*** INFORMATION GIVEN ***

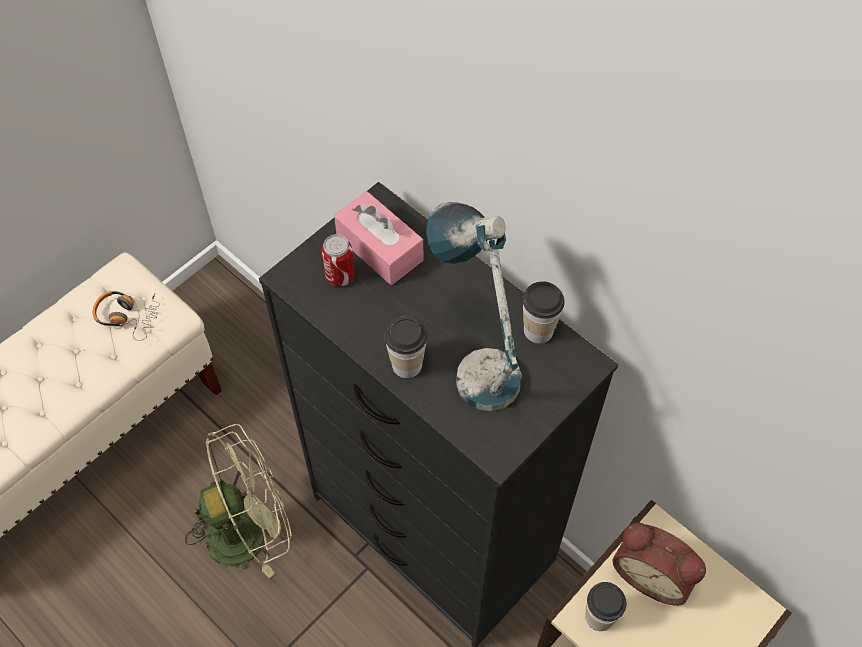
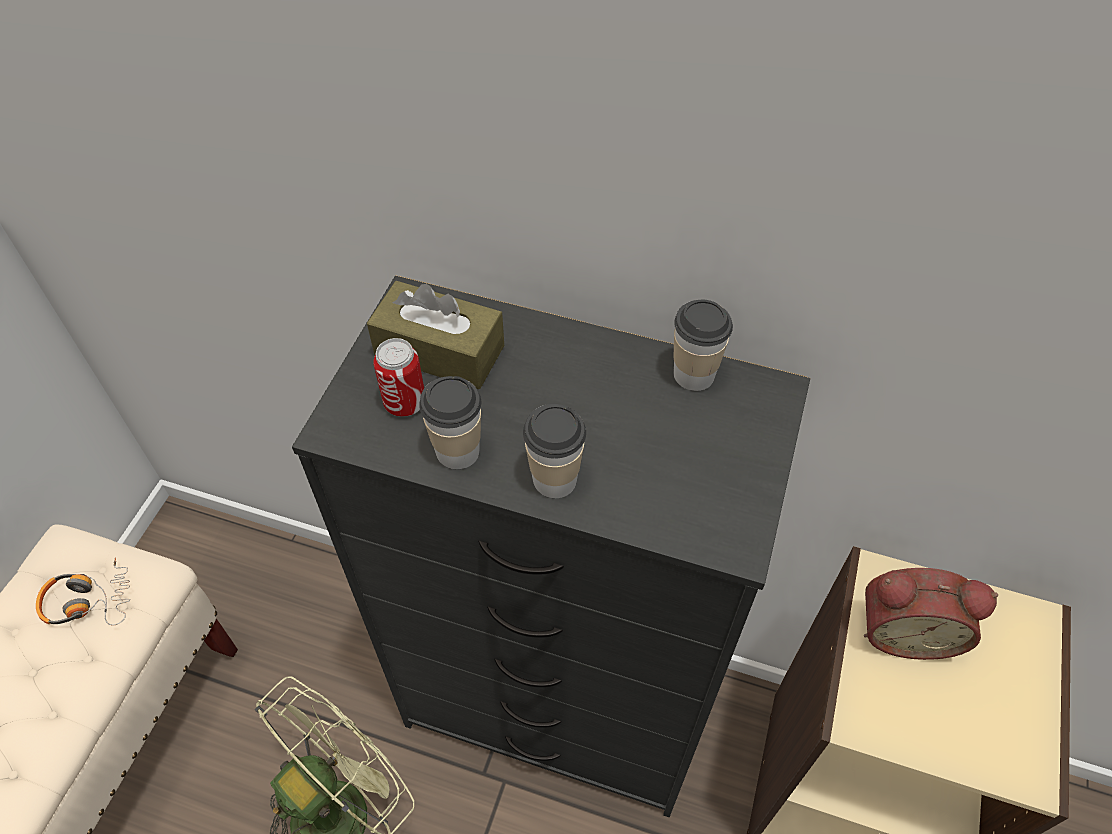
camera: 25 degrees left, 5 degrees down
(379, 248) = (439, 351): pink tissue box -> brown tissue box
(475, 358) = (638, 437): table lamp -> none
(599, 617) = (879, 710): cup -> cup (457, 451)

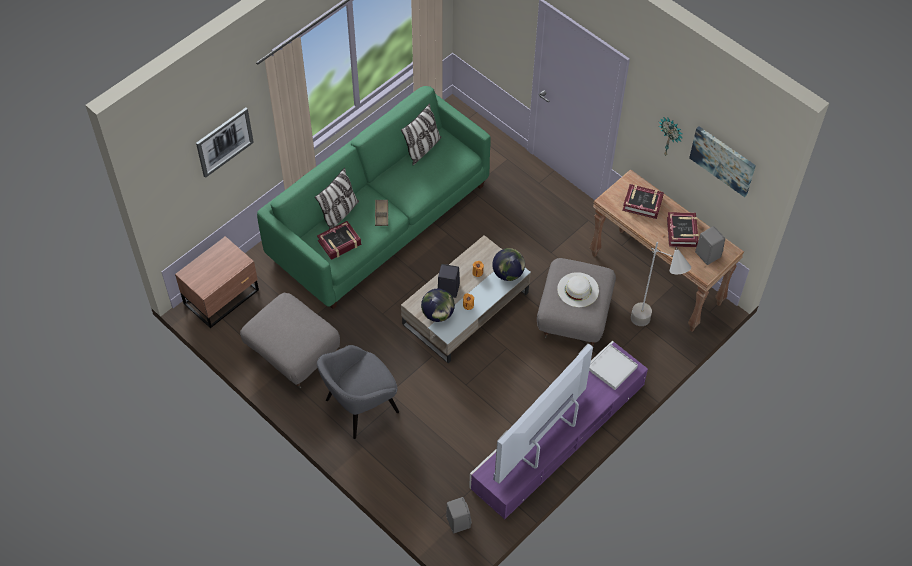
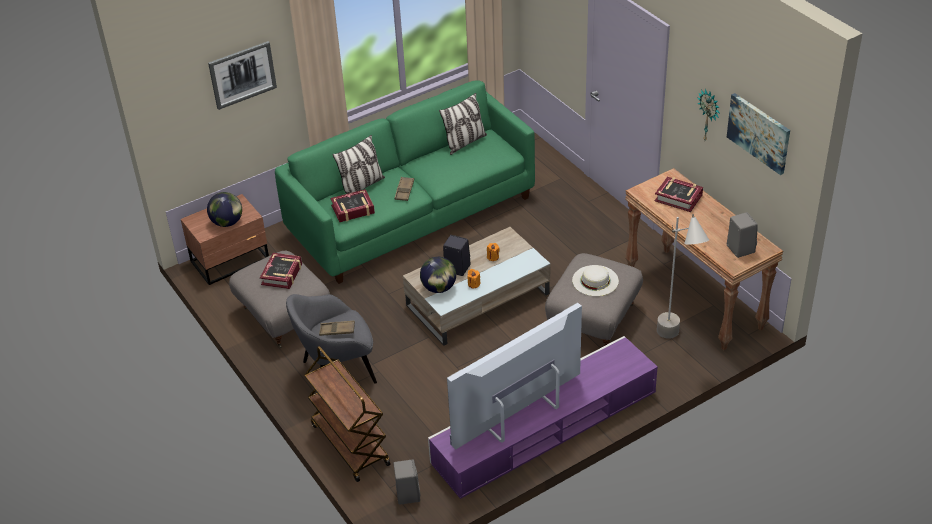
camera: 15 degrees right, 15 degrees down
(363, 379) = (337, 330): none -> brown tray
(393, 480) = (349, 444): none -> brown cart
(508, 273) = (525, 262): globe -> globe (227, 222)
(612, 368) = (616, 361): white tray -> none
(682, 232) = (716, 226): book -> book (282, 274)

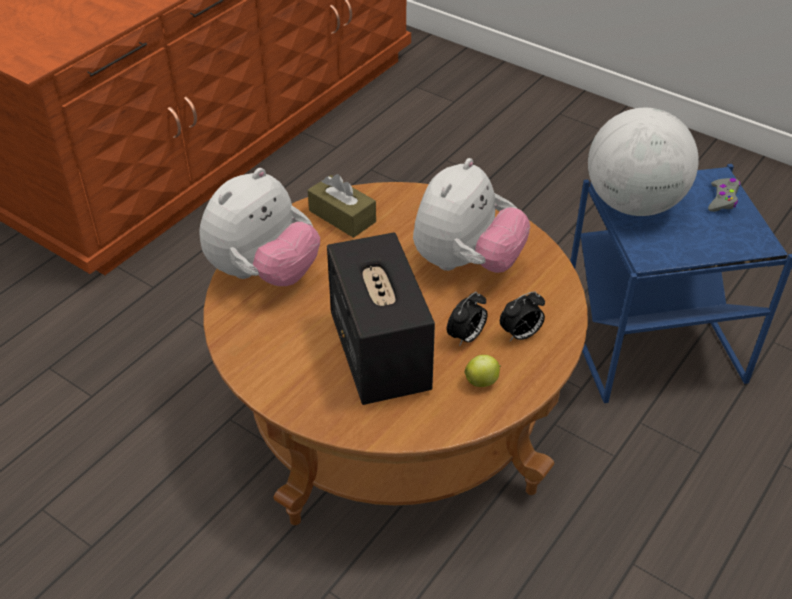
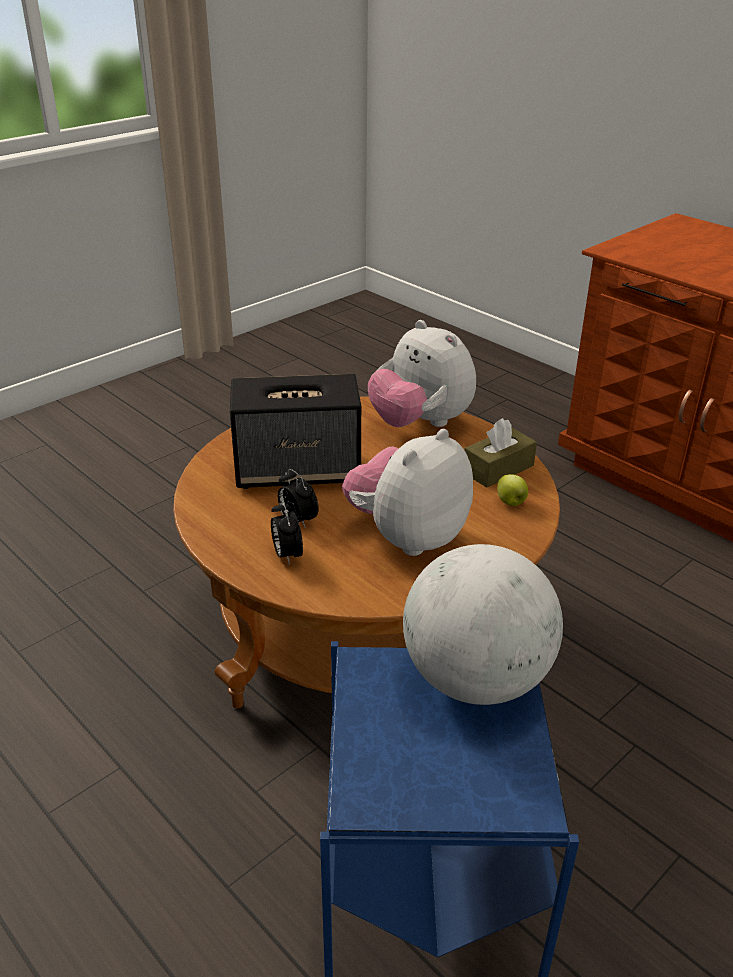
camera: 100 degrees right, 10 degrees down
(466, 263) = (407, 536): plush toy -> plush toy turned 90 degrees clockwise
(482, 381) = (237, 521): apple -> apple (511, 502)
(722, 199) = (475, 789): grey game controller -> none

***

## YOUR INSTRUCTIONS:
Exclude every image and return the material above exactly.

## OUTPUT:
camera: 25 degrees left, 5 degrees down
(379, 248) = (439, 351): pink tissue box -> brown tissue box
(475, 358) = (638, 437): table lamp -> none
(599, 617) = (879, 710): cup -> cup (457, 451)

camera: 15 degrees right, 15 degrees down
(363, 379) = (337, 330): none -> brown tray
(393, 480) = (349, 444): none -> brown cart
(508, 273) = (525, 262): globe -> globe (227, 222)
(612, 368) = (616, 361): white tray -> none
(682, 232) = (716, 226): book -> book (282, 274)

camera: 100 degrees right, 10 degrees down
(466, 263) = (407, 536): plush toy -> plush toy turned 90 degrees clockwise
(482, 381) = (237, 521): apple -> apple (511, 502)
(722, 199) = (475, 789): grey game controller -> none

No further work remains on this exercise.